In order to see if movies truly effected people and wasn’t just my own opinion, I decided to interview fellow students of mine to see if they have some how been effected by movies or if they do not realize how they had been. Many people were not aware of quotes and fashions in every day life that were brought upon by movies and were amazed to see how many of their sayings were popularized due to the media. But not many were ignorant to the influences society had, many people were aware of how a movie had effected them to this day, whether it be fear, fashion, or likes, some people were indeed aware of how movies effected them.

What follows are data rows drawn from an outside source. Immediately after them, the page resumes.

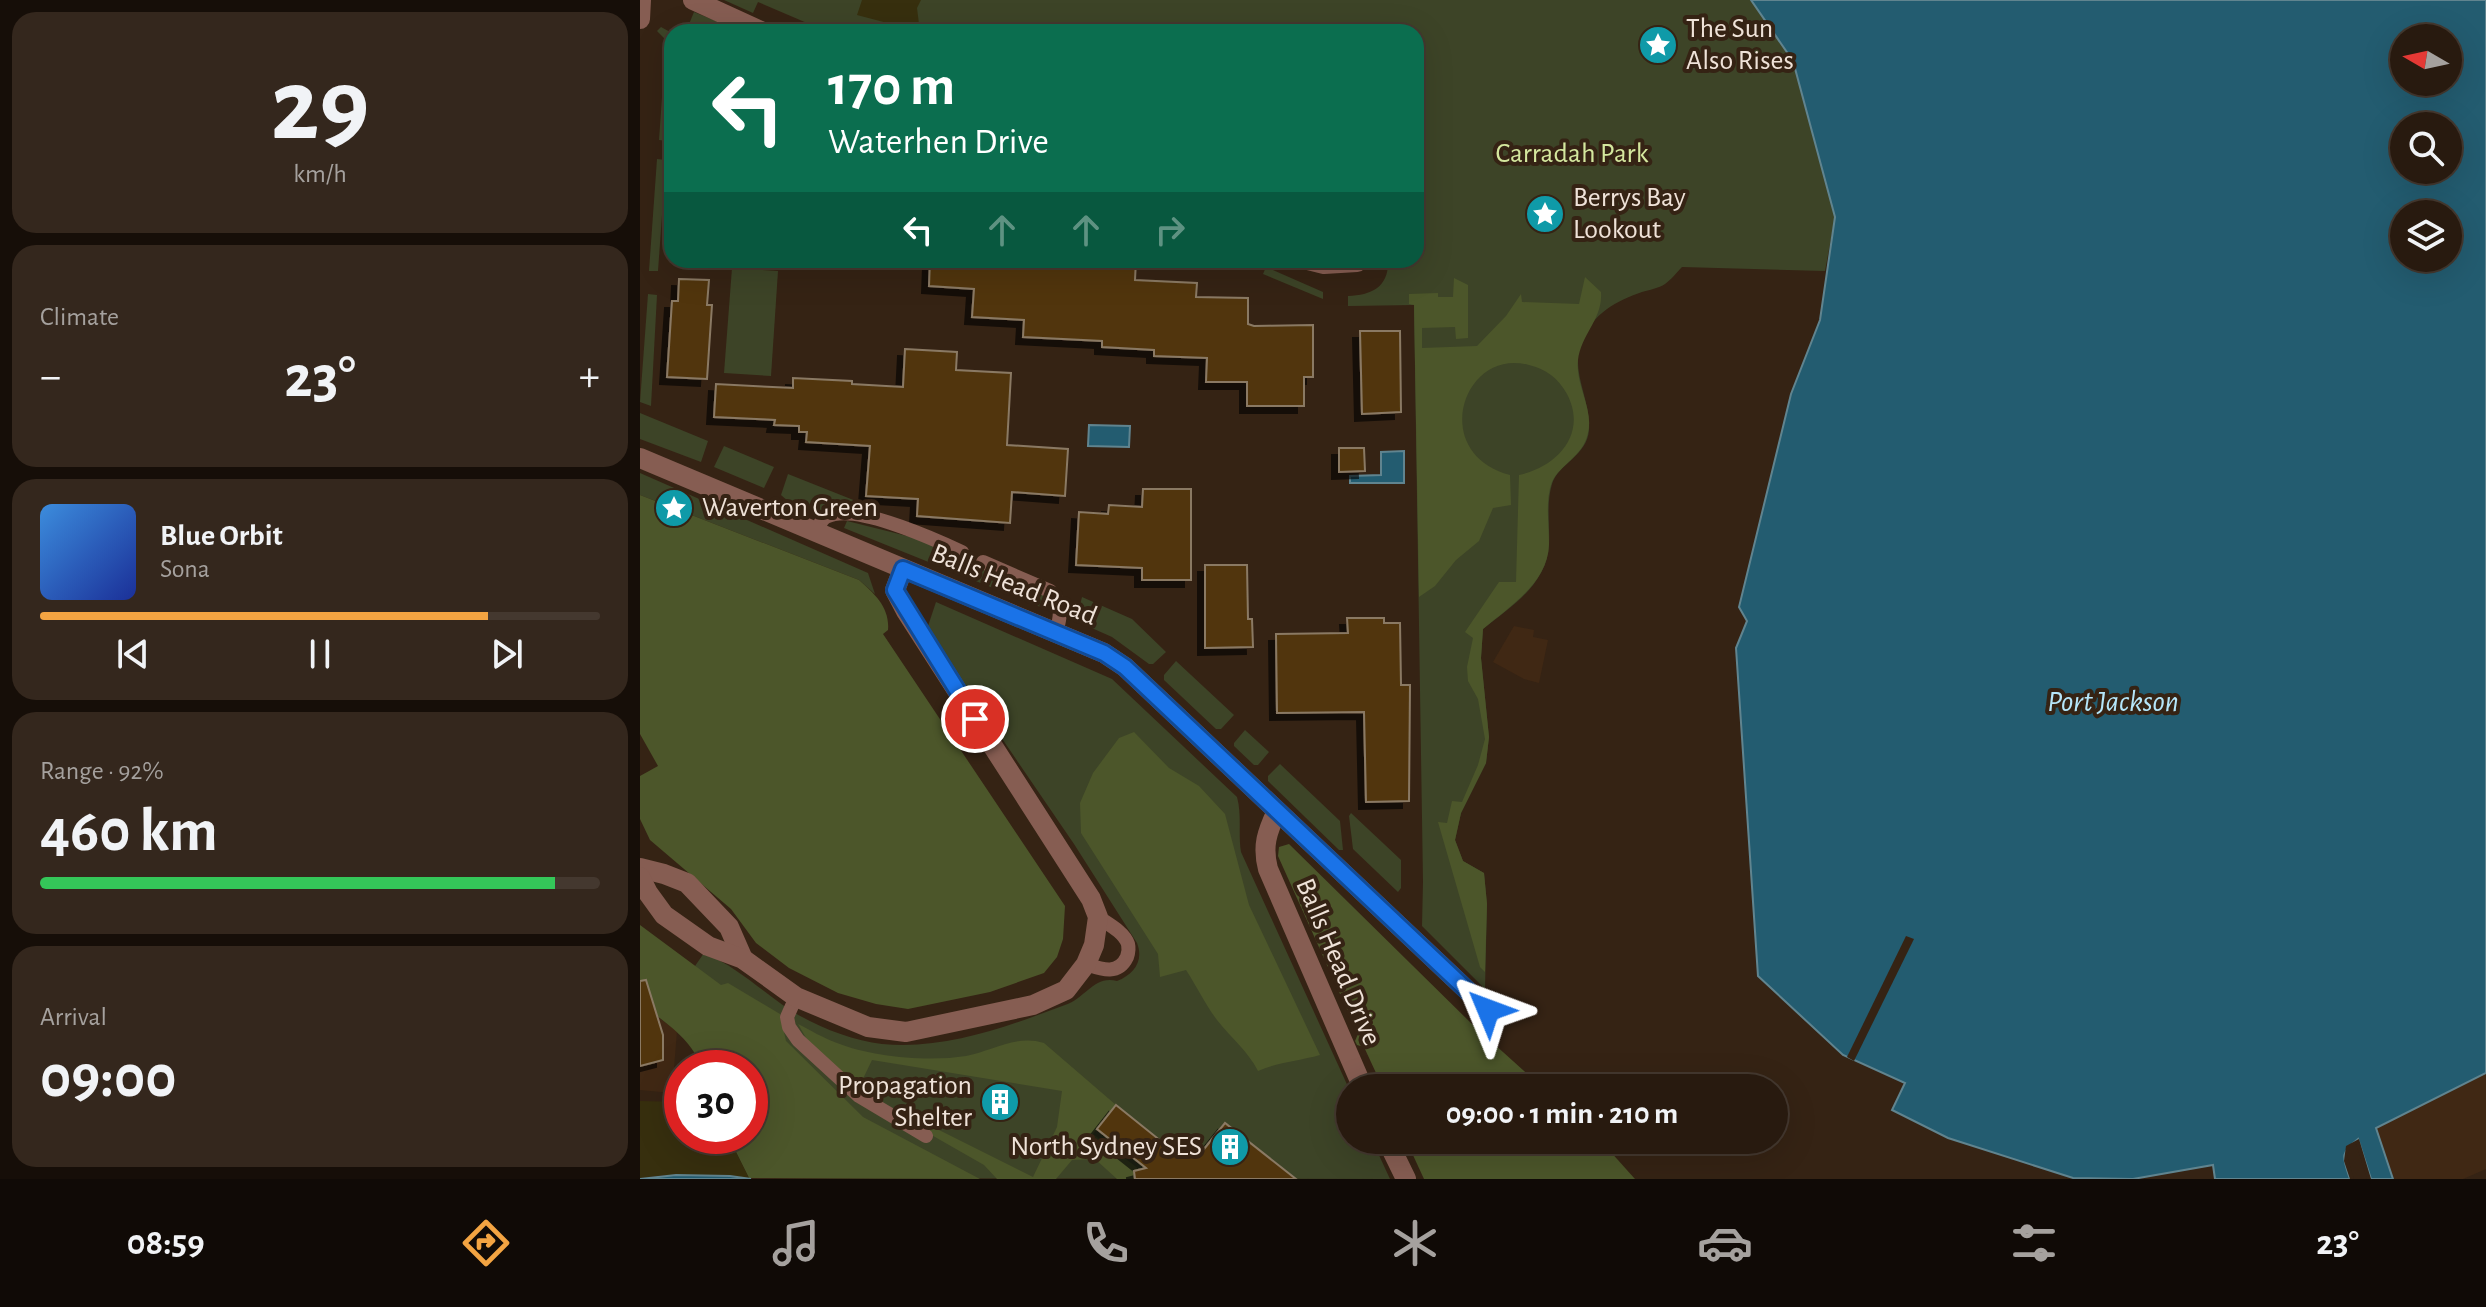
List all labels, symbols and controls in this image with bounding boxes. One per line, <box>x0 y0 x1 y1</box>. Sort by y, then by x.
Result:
place label: The Sun Also Rises <box>1686 15 1794 75</box>
place icon: The Sun Also Rises <box>1637 24 1679 66</box>
north arrow <box>2390 24 2462 96</box>
map controls <box>2390 24 2462 272</box>
text: 29 <box>270 55 370 159</box>
icon: left <box>696 56 800 160</box>
text: 170 m <box>828 59 955 115</box>
button: search <box>2390 112 2462 184</box>
text: Waterhen Drive <box>828 124 1049 160</box>
park label: Carradah Park <box>1496 140 1649 168</box>
text: km/h <box>293 161 347 187</box>
place label: Berrys Bay Lookout <box>1573 184 1686 244</box>
place icon: Berrys Bay Lookout <box>1524 193 1566 235</box>
button: layers <box>2390 200 2462 272</box>
icon: left <box>896 208 940 252</box>
icon: ahead <box>980 208 1024 252</box>
icon: ahead <box>1064 208 1108 252</box>
icon: right <box>1148 208 1192 252</box>
text: Climate <box>40 304 119 330</box>
text: 23° <box>284 348 356 408</box>
text: − <box>40 355 61 399</box>
text: + <box>579 355 600 399</box>
place icon: Waverton Green <box>653 487 695 529</box>
place label: Waverton Green <box>702 494 878 522</box>
text: Blue Orbit <box>160 521 283 551</box>
street label: Balls Head Road <box>927 539 1101 631</box>
text: Sona <box>160 556 210 582</box>
icon: previous <box>111 632 155 676</box>
icon: pause <box>298 632 342 676</box>
icon: next <box>485 632 529 676</box>
pin <box>941 685 1009 753</box>
water label: Port Jackson <box>2047 687 2179 717</box>
icon: arrive <box>953 697 997 741</box>
text: Range · 92% <box>40 758 164 784</box>
text: 460 km <box>40 802 218 862</box>
street label: Balls Head Drive <box>1290 874 1386 1050</box>
position arrow <box>1446 968 1530 1052</box>
text: Arrival <box>40 1004 107 1030</box>
text: 09:00 <box>40 1048 177 1108</box>
speed limit sign: 30 <box>664 1050 768 1154</box>
place label: Propagation Shelter <box>838 1072 972 1132</box>
building icon: Propagation Shelter <box>979 1081 1021 1123</box>
text: 09:00 · 1 min · 210 m <box>1446 1099 1678 1129</box>
building icon: North Sydney SES <box>1209 1126 1251 1168</box>
place label: North Sydney SES <box>1010 1133 1202 1161</box>
icon: directions <box>458 1215 514 1271</box>
icon: music <box>768 1215 824 1271</box>
icon: phone <box>1078 1215 1134 1271</box>
icon: climate <box>1387 1215 1443 1271</box>
icon: car <box>1697 1215 1753 1271</box>
icon: filters <box>2006 1215 2062 1271</box>
text: 08:59 <box>127 1225 205 1261</box>
text: 23° <box>2316 1225 2359 1261</box>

There are such tiny examples of influence from society and movies, whether it is movie’s characters, trends, titles, film styles, or society’s slight change in fashion, movie expectations, and fears or even grand examples like stereotypes and plot devices that are quite more common. Movies have been around for a very long time and as time goes by, directors and technology are trying harder and harder to bring movies closer to real life through acting and visuals. The influences have been going on for so long and have grown to be accepted as so, it is nearly impossible to get rid of the influence now. Movies continue to become apart of society, society continues to become apart of movies. Whether we like to realize it or not, cinema and society influence each other very much so and shall continue to as times progress.